A associação da corrupção exclusivamente aos políticos faz com que busquemos soluções fora da política. Surgem as propostas de intervenção antidemocrática. O golpe de 1964 capitalizou fartamente em cima do discurso moral anticorrupção. A ideia era a de que os militares eram puros e incorruptíveis servidores, e os políticos, imorais e interesseiros. O que não falavam é que, assim que tomam o poder, militares, astronautas ou futebolistas se tornam, necessariamente, políticos.

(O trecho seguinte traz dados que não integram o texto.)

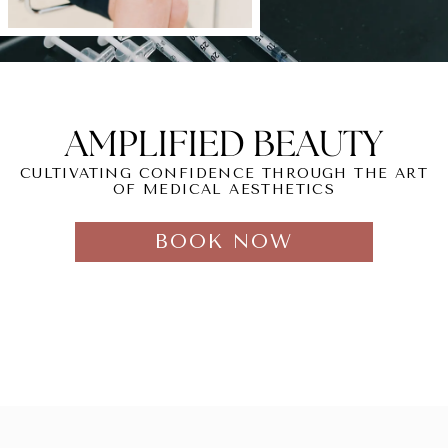
AMPLIFIED BEAUTY
CULTIVATING CONFIDENCE THROUGH THE ART
OF MEDICAL AESTHETICS
BOOK NOW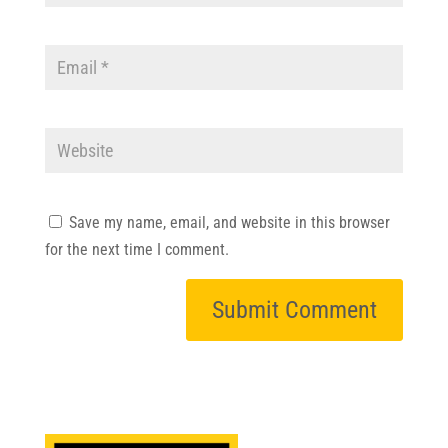
Save my name, email, and website in this browser
for the next time I comment.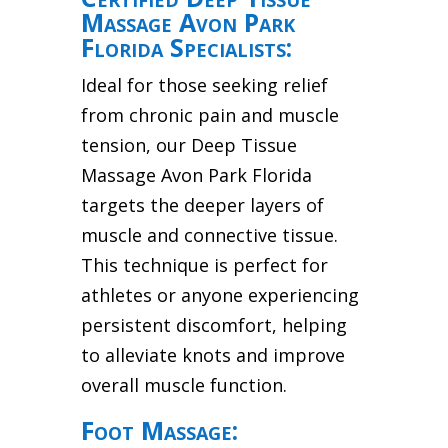
Massage Avon Park
Florida Specialists:
Ideal for those seeking relief
from chronic pain and muscle
tension, our Deep Tissue
Massage Avon Park Florida
targets the deeper layers of
muscle and connective tissue.
This technique is perfect for
athletes or anyone experiencing
persistent discomfort, helping
to alleviate knots and improve
overall muscle function.
Foot Massage: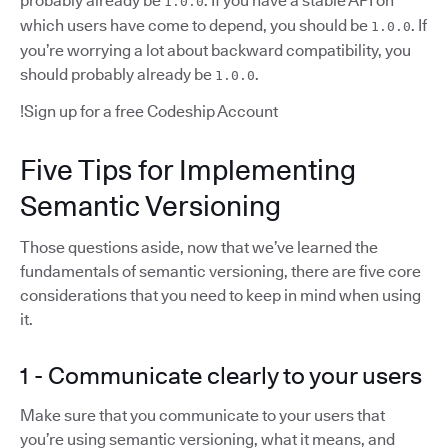
probably already be
. If you have a stable API on
1.0.0
which users have come to depend, you should be
. If
1.0.0
you’re worrying a lot about backward compatibility, you
should probably already be
.
1.0.0
!Sign up for a free Codeship Account
Five Tips for Implementing
Semantic Versioning
Those questions aside, now that we’ve learned the
fundamentals of semantic versioning, there are five core
considerations that you need to keep in mind when using
it.
1 - Communicate clearly to your users
Make sure that you communicate to your users that
you’re using semantic versioning, what it means, and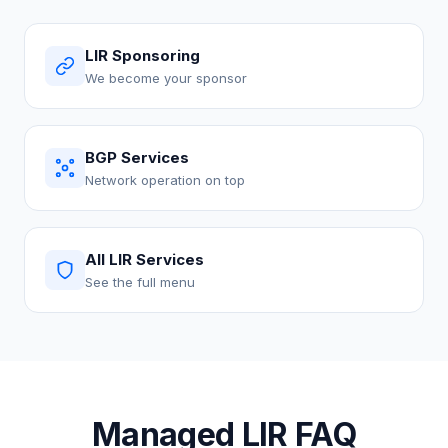
LIR Sponsoring
We become your sponsor
BGP Services
Network operation on top
All LIR Services
See the full menu
Managed LIR FAQ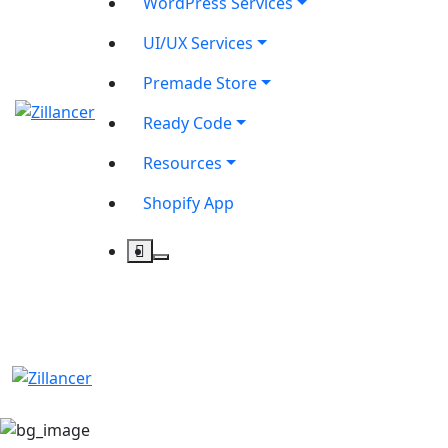
WordPress Services
UI/UX Services
Premade Store
Ready Code
Resources
Shopify App
contact@zilancer.com
8801408270201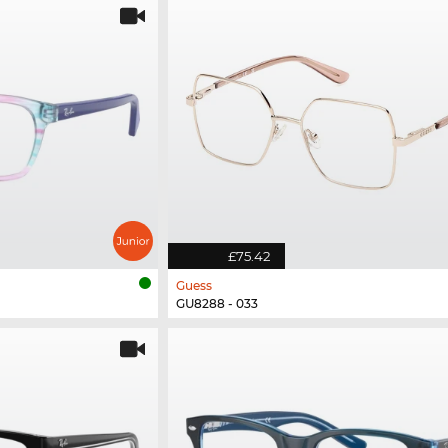
£75.42
Guess
GU8288 - 033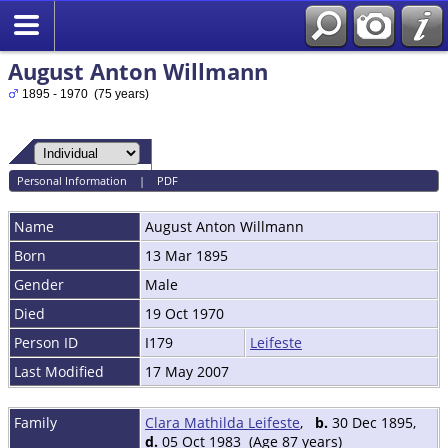
August Anton Willmann
1895 - 1970 (75 years)
Personal Information
|
PDF
Name
August Anton
Willmann
Born
13 Mar 1895
Gender
Male
Died
19 Oct 1970
Person ID
I179
Leifeste
Last Modified
17 May 2007
Family
Clara Mathilda Leifeste
,
b.
30 Dec 1895,
d.
05 Oct 1983 (Age 87 years)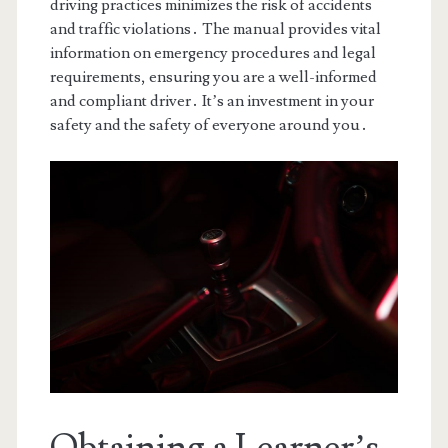
driving practices minimizes the risk of accidents
and traffic violations․ The manual provides vital
information on emergency procedures and legal
requirements, ensuring you are a well-informed
and compliant driver․ It’s an investment in your
safety and the safety of everyone around you․
Obtaining a Learner’s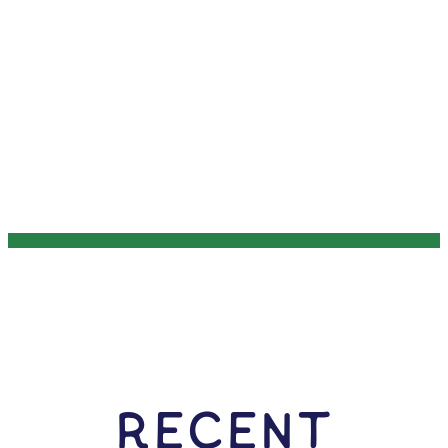
RECENT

  1. “Origem de todo o Mal”
A falsa noção de que TODAS as nossas mazelas têm origem na corrupção pública simplifica a realidade, escondendo muitos outros graves problemas. Esconde-se a corrupção privada da sonegação fiscal. Esconde-se o caráter regressivo do sistema tributário (mais pobres pagam mais). Esconde-se a retirada de verbas para serviços públicos que se dão dentro da lei. Escondem-se as disputas pelo orçamento. Escondem-se as contradições entre os interesses das diversas classes. Esconde-se nosso problema de endividamento, tendo este atingido o ponto em que o compromisso com a dívida, cuja função é financiar o investimento público, passa a impedi-lo.

De 2013 para cá, o discurso moralista anticorrupção voltou à moda com toda a força. A operação Lava-Jato iniciou sua cruzada, apresentando-se como salvação nacional. Se a vida de algum brasileiro melhorou desde então, favor me avisar.